● **Data extracts**:
⁂

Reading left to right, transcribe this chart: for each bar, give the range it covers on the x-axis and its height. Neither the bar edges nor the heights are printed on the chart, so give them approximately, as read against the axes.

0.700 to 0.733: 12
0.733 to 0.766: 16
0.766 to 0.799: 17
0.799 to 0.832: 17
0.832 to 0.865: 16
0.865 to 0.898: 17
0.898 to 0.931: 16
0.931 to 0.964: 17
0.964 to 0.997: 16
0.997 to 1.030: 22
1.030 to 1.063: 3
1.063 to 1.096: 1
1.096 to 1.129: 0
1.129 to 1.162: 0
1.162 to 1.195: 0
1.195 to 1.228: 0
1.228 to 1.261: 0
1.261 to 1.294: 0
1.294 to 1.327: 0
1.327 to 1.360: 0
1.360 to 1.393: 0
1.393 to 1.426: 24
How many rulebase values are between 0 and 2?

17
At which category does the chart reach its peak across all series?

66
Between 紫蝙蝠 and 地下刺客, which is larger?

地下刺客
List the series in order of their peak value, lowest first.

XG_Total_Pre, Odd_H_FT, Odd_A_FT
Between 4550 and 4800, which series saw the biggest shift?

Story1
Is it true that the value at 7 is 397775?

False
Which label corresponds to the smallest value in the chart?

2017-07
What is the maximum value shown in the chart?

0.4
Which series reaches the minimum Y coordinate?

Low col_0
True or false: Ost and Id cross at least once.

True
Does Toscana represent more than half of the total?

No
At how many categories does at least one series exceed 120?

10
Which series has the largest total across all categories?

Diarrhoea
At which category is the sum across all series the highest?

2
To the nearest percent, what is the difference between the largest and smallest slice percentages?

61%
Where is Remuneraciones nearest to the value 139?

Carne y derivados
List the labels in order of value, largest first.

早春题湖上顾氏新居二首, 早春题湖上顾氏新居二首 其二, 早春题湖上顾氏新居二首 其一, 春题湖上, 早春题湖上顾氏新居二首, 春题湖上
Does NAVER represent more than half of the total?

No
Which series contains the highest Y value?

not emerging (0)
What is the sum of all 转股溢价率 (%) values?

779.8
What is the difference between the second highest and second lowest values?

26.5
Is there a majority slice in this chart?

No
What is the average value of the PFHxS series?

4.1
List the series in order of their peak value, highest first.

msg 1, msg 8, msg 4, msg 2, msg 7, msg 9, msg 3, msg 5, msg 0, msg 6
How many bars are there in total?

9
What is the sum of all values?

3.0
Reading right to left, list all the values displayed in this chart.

⁂

● **Exercise aim**: Copy the listing above line for line, keeping every line and character the same as in the original.

● **Solution**:
Reading left to right, transcribe this chart: for each bar, give the range it covers on the x-axis and its height. Neither the bar edges nor the heights are printed on the chart, so give them approximately, as read against the axes.

0.700 to 0.733: 12
0.733 to 0.766: 16
0.766 to 0.799: 17
0.799 to 0.832: 17
0.832 to 0.865: 16
0.865 to 0.898: 17
0.898 to 0.931: 16
0.931 to 0.964: 17
0.964 to 0.997: 16
0.997 to 1.030: 22
1.030 to 1.063: 3
1.063 to 1.096: 1
1.096 to 1.129: 0
1.129 to 1.162: 0
1.162 to 1.195: 0
1.195 to 1.228: 0
1.228 to 1.261: 0
1.261 to 1.294: 0
1.294 to 1.327: 0
1.327 to 1.360: 0
1.360 to 1.393: 0
1.393 to 1.426: 24
How many rulebase values are between 0 and 2?

17
At which category does the chart reach its peak across all series?

66
Between 紫蝙蝠 and 地下刺客, which is larger?

地下刺客
List the series in order of their peak value, lowest first.

XG_Total_Pre, Odd_H_FT, Odd_A_FT
Between 4550 and 4800, which series saw the biggest shift?

Story1
Is it true that the value at 7 is 397775?

False
Which label corresponds to the smallest value in the chart?

2017-07
What is the maximum value shown in the chart?

0.4
Which series reaches the minimum Y coordinate?

Low col_0
True or false: Ost and Id cross at least once.

True
Does Toscana represent more than half of the total?

No
At how many categories does at least one series exceed 120?

10
Which series has the largest total across all categories?

Diarrhoea
At which category is the sum across all series the highest?

2
To the nearest percent, what is the difference between the largest and smallest slice percentages?

61%
Where is Remuneraciones nearest to the value 139?

Carne y derivados
List the labels in order of value, largest first.

早春题湖上顾氏新居二首, 早春题湖上顾氏新居二首 其二, 早春题湖上顾氏新居二首 其一, 春题湖上, 早春题湖上顾氏新居二首, 春题湖上
Does NAVER represent more than half of the total?

No
Which series contains the highest Y value?

not emerging (0)
What is the sum of all 转股溢价率 (%) values?

779.8
What is the difference between the second highest and second lowest values?

26.5
Is there a majority slice in this chart?

No
What is the average value of the PFHxS series?

4.1
List the series in order of their peak value, highest first.

msg 1, msg 8, msg 4, msg 2, msg 7, msg 9, msg 3, msg 5, msg 0, msg 6
How many bars are there in total?

9
What is the sum of all values?

3.0
Reading right to left, list all the values displayed in this chart.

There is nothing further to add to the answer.